A couple of weeks later, suffering from a high fever and infection caused by the rape, Sidi was hospitalized for four weeks or more. 

Sidi then traveled to Velky Sevlus. She didn’t find any relatives, but she did learn that Jean had survived. As she made her way to see him in Bucharest, Romania, she changed trains in Satu Mare, where she ran into him as he was switching trains to visit her in Velky Sevlus.

Later, with Jean focused on reaching Palestine, Sidi sneaked across the border to Prague, where, keeping a promise to her father to finish her education, she studied art at Charles University. 

Then, under the sponsorship of an aunt, Sidi immigrated to the United States, arriving in New York on April 8, 1948. 

Later that year, Sidi moved to Schenectady,  N.Y., where she taught preschool and Hebrew school until 1951. During this time, she worked hard to lose her accent so people wouldn’t question her about her background. 

After a stay in Montreal, Sidi returned to New York, in June 1952. The following year, on July 4, she met Peter Gluck, a survivor from Czechoslovakia. They married on Dec. 23, 1956, and moved to Columbus, Ohio, where Peter worked as a chemical engineer at the Battelle Memorial Institute. 

Sidi again taught preschool and Hebrew school.
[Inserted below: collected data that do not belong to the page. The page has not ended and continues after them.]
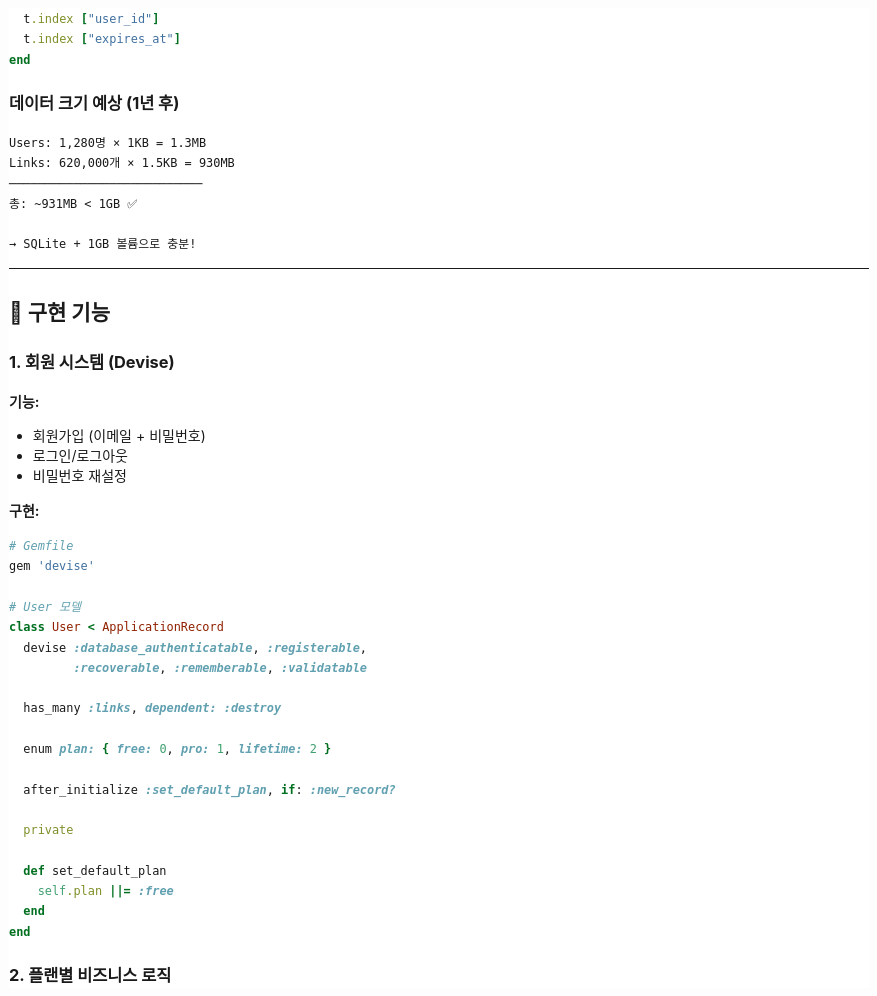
 ```ruby
  t.index ["user_id"]
  t.index ["expires_at"]
end
```

### 데이터 크기 예상 (1년 후)

```
Users: 1,280명 × 1KB = 1.3MB
Links: 620,000개 × 1.5KB = 930MB
───────────────────────────
총: ~931MB < 1GB ✅

→ SQLite + 1GB 볼륨으로 충분!
```

---

## 🔧 구현 기능

### 1. 회원 시스템 (Devise)

**기능:**
- 회원가입 (이메일 + 비밀번호)
- 로그인/로그아웃
- 비밀번호 재설정

**구현:**
```ruby
# Gemfile
gem 'devise'

# User 모델
class User < ApplicationRecord
  devise :database_authenticatable, :registerable,
         :recoverable, :rememberable, :validatable

  has_many :links, dependent: :destroy

  enum plan: { free: 0, pro: 1, lifetime: 2 }

  after_initialize :set_default_plan, if: :new_record?

  private

  def set_default_plan
    self.plan ||= :free
  end
end
```

### 2. 플랜별 비즈니스 로직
She then enrolled at Ohio State University, earning a bachelor’s degree in education in 1963, a master’s in painting in 1968, and a master’s of fine arts in 1971. 

In 1972, Sidi and Peter moved to Los Angeles, where Sidi taught art at Charles Drew Middle School from 1975 to 1992. 
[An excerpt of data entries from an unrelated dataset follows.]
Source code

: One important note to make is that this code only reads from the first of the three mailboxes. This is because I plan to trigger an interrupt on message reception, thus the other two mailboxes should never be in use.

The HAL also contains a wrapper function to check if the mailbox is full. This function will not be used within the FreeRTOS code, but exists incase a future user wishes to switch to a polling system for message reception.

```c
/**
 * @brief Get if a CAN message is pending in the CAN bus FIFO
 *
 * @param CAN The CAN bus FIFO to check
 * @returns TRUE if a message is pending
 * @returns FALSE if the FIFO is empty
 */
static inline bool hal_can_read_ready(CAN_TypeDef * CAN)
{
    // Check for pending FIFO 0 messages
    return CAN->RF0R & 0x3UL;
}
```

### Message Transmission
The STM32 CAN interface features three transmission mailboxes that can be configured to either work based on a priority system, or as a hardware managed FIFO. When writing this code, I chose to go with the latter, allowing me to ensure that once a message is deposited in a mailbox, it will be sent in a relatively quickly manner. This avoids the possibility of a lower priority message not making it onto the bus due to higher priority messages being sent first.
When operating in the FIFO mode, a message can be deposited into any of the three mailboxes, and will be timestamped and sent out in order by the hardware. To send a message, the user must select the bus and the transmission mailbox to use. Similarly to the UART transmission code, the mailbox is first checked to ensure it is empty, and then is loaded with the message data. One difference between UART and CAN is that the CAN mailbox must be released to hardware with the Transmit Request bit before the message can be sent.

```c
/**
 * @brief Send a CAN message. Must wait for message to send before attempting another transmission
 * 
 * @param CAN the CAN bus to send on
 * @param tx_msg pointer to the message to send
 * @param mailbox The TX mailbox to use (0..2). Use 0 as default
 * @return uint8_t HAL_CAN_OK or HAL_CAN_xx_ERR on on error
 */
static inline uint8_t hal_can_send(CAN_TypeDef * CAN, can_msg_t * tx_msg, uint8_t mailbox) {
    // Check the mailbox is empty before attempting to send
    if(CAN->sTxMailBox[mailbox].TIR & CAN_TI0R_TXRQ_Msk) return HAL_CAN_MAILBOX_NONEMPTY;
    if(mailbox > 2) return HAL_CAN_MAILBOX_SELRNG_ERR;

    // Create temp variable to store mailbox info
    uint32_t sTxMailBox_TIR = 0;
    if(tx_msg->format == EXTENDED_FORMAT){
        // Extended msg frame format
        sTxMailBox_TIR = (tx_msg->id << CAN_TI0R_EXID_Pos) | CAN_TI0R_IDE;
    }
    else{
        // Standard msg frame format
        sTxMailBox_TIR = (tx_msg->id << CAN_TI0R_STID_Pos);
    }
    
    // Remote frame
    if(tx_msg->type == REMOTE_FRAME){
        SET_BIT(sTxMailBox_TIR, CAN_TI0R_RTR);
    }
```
Peter died on Jan. 28, 2015. 

Sidi’s artwork, which consists primarily of abstract and often large oils, acrylics and prints, has been displayed in exhibitions as well as private and institutional collections. Only one painting, “The March,” directly depicts the Holocaust. “I did not try to tell my sad story in my artwork,” she said. 

Until Aug. 14, more than 20 of Sidi’s oil paintings and prints, made from the late 1950s to the early 1970s, are on display at the Alice-Rice Gallery in Laguna Beach.  
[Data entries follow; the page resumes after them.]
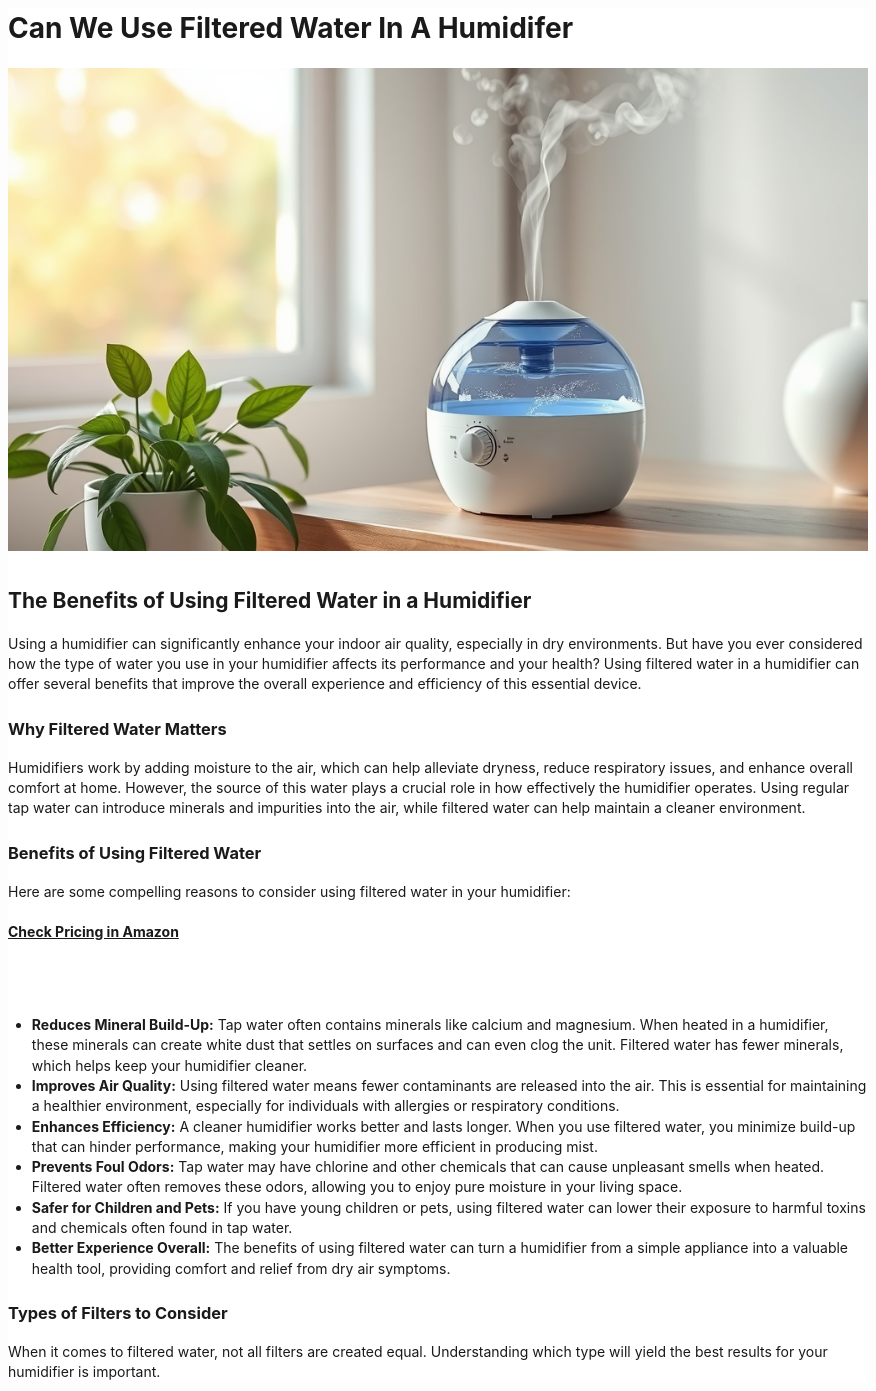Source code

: <h1>Can We Use Filtered Water In A Humidifer</h2>
<p><img src="/images/Can-we-use-filtered-water-in-a-humidifer-1741463951.png"></p>
<h2>The Benefits of Using Filtered Water in a Humidifier</h2><p>Using a humidifier can significantly enhance your indoor air quality, especially in dry environments. But have you ever considered how the type of water you use in your humidifier affects its performance and your health? Using filtered water in a humidifier can offer several benefits that improve the overall experience and efficiency of this essential device.</p>
<h3>Why Filtered Water Matters</h3>
<p>Humidifiers work by adding moisture to the air, which can help alleviate dryness, reduce respiratory issues, and enhance overall comfort at home. However, the source of this water plays a crucial role in how effectively the humidifier operates. Using regular tap water can introduce minerals and impurities into the air, while filtered water can help maintain a cleaner environment.</p>
<h3>Benefits of Using Filtered Water</h3>
<p>Here are some compelling reasons to consider using filtered water in your humidifier:</p>
<h4><a href="https://www.amazon.com/s?k=Food+Steamer&tag=reimagininghe-20">Check Pricing in Amazon</a></h4><br><br><ul>
    <li><strong>Reduces Mineral Build-Up:</strong> Tap water often contains minerals like calcium and magnesium. When heated in a humidifier, these minerals can create white dust that settles on surfaces and can even clog the unit. Filtered water has fewer minerals, which helps keep your humidifier cleaner.</li>
    <li><strong>Improves Air Quality:</strong> Using filtered water means fewer contaminants are released into the air. This is essential for maintaining a healthier environment, especially for individuals with allergies or respiratory conditions.</li>
    <li><strong>Enhances Efficiency:</strong> A cleaner humidifier works better and lasts longer. When you use filtered water, you minimize build-up that can hinder performance, making your humidifier more efficient in producing mist.</li>
    <li><strong>Prevents Foul Odors:</strong> Tap water may have chlorine and other chemicals that can cause unpleasant smells when heated. Filtered water often removes these odors, allowing you to enjoy pure moisture in your living space.</li>
    <li><strong>Safer for Children and Pets:</strong> If you have young children or pets, using filtered water can lower their exposure to harmful toxins and chemicals often found in tap water.</li>
    <li><strong>Better Experience Overall:</strong> The benefits of using filtered water can turn a humidifier from a simple appliance into a valuable health tool, providing comfort and relief from dry air symptoms.</li>
</ul>
<h3>Types of Filters to Consider</h3>
<p>When it comes to filtered water, not all filters are created equal. Understanding which type will yield the best results for your humidifier is important.</p>
<ul>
While Sidi, now 94, has always answered specific questions about her Holocaust experiences, she has agreed to be interviewed in depth only twice: by the USC Shoah Foundation in 1995 and by the Jewish Journal for this profile.

“I didn’t think too much about what happened to me, but at night I was always crying in my heart for losing everybody,” she said. “To this day, I’m still dreaming how I lost the family.”